### THE PROBLEM
Every record that follows must be given again exactly.

Saved data entries

↓↓↓

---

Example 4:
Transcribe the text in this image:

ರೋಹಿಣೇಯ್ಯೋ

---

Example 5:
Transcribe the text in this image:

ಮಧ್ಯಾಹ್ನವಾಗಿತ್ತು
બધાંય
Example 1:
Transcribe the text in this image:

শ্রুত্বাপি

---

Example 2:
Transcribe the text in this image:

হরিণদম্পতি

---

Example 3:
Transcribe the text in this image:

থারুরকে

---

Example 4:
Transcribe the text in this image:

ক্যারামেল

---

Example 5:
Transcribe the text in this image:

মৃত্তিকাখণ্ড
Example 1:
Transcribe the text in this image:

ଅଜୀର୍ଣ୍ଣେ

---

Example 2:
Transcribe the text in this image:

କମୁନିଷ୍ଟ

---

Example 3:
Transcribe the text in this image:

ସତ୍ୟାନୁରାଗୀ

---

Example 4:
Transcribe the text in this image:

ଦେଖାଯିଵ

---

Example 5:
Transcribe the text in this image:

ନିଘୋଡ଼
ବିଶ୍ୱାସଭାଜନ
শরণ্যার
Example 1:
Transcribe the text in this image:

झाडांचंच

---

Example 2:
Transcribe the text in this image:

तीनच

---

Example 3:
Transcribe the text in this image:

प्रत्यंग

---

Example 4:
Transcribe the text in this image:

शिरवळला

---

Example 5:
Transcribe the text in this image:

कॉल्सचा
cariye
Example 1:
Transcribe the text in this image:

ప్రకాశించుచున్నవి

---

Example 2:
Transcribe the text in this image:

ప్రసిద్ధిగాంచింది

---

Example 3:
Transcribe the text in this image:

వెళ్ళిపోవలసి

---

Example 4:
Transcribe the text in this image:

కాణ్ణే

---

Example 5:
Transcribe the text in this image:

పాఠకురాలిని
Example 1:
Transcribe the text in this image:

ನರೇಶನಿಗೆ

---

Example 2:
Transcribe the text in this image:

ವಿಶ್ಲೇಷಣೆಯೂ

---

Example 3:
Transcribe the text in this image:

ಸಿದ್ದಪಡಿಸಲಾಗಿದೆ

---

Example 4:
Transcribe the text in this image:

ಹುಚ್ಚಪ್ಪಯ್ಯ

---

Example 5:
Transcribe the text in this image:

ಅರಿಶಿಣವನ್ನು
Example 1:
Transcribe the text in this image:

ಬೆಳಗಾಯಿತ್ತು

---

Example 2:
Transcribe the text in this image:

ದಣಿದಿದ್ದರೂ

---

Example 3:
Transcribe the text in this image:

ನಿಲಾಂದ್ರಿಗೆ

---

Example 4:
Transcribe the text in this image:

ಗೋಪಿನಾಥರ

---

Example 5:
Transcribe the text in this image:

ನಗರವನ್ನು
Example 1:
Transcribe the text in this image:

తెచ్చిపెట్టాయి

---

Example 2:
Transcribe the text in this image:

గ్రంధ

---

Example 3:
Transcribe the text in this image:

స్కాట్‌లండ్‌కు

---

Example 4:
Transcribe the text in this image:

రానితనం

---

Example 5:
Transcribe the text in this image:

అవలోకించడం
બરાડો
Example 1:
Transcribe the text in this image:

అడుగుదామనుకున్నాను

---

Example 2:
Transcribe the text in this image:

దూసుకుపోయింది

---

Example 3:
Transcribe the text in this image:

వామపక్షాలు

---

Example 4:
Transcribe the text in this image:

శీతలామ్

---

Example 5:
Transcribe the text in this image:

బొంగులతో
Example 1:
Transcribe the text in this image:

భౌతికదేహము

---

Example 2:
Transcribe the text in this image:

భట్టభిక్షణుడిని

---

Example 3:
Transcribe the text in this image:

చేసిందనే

↑↑↑

### FINISHED EXERCISE
---

Example 4:
Transcribe the text in this image:

ರೋಹಿಣೇಯ್ಯೋ

---

Example 5:
Transcribe the text in this image:

ಮಧ್ಯಾಹ್ನವಾಗಿತ್ತು
બધાંય
Example 1:
Transcribe the text in this image:

শ্রুত্বাপি

---

Example 2:
Transcribe the text in this image:

হরিণদম্পতি

---

Example 3:
Transcribe the text in this image:

থারুরকে

---

Example 4:
Transcribe the text in this image:

ক্যারামেল

---

Example 5:
Transcribe the text in this image:

মৃত্তিকাখণ্ড
Example 1:
Transcribe the text in this image:

ଅଜୀର୍ଣ୍ଣେ

---

Example 2:
Transcribe the text in this image:

କମୁନିଷ୍ଟ

---

Example 3:
Transcribe the text in this image:

ସତ୍ୟାନୁରାଗୀ

---

Example 4:
Transcribe the text in this image:

ଦେଖାଯିଵ

---

Example 5:
Transcribe the text in this image:

ନିଘୋଡ଼
ବିଶ୍ୱାସଭାଜନ
শরণ্যার
Example 1:
Transcribe the text in this image:

झाडांचंच

---

Example 2:
Transcribe the text in this image:

तीनच

---

Example 3:
Transcribe the text in this image:

प्रत्यंग

---

Example 4:
Transcribe the text in this image:

शिरवळला

---

Example 5:
Transcribe the text in this image:

कॉल्सचा
cariye
Example 1:
Transcribe the text in this image:

ప్రకాశించుచున్నవి

---

Example 2:
Transcribe the text in this image:

ప్రసిద్ధిగాంచింది

---

Example 3:
Transcribe the text in this image:

వెళ్ళిపోవలసి

---

Example 4:
Transcribe the text in this image:

కాణ్ణే

---

Example 5:
Transcribe the text in this image:

పాఠకురాలిని
Example 1:
Transcribe the text in this image:

ನರೇಶನಿಗೆ

---

Example 2:
Transcribe the text in this image:

ವಿಶ್ಲೇಷಣೆಯೂ

---

Example 3:
Transcribe the text in this image:

ಸಿದ್ದಪಡಿಸಲಾಗಿದೆ

---

Example 4:
Transcribe the text in this image:

ಹುಚ್ಚಪ್ಪಯ್ಯ

---

Example 5:
Transcribe the text in this image:

ಅರಿಶಿಣವನ್ನು
Example 1:
Transcribe the text in this image:

ಬೆಳಗಾಯಿತ್ತು

---

Example 2:
Transcribe the text in this image:

ದಣಿದಿದ್ದರೂ

---

Example 3:
Transcribe the text in this image:

ನಿಲಾಂದ್ರಿಗೆ

---

Example 4:
Transcribe the text in this image:

ಗೋಪಿನಾಥರ

---

Example 5:
Transcribe the text in this image:

ನಗರವನ್ನು
Example 1:
Transcribe the text in this image:

తెచ్చిపెట్టాయి

---

Example 2:
Transcribe the text in this image:

గ్రంధ

---

Example 3:
Transcribe the text in this image:

స్కాట్‌లండ్‌కు

---

Example 4:
Transcribe the text in this image:

రానితనం

---

Example 5:
Transcribe the text in this image:

అవలోకించడం
બરાડો
Example 1:
Transcribe the text in this image:

అడుగుదామనుకున్నాను

---

Example 2:
Transcribe the text in this image:

దూసుకుపోయింది

---

Example 3:
Transcribe the text in this image:

వామపక్షాలు

---

Example 4:
Transcribe the text in this image:

శీతలామ్

---

Example 5:
Transcribe the text in this image:

బొంగులతో
Example 1:
Transcribe the text in this image:

భౌతికదేహము

---

Example 2:
Transcribe the text in this image:

భట్టభిక్షణుడిని

---

Example 3:
Transcribe the text in this image:

చేసిందనే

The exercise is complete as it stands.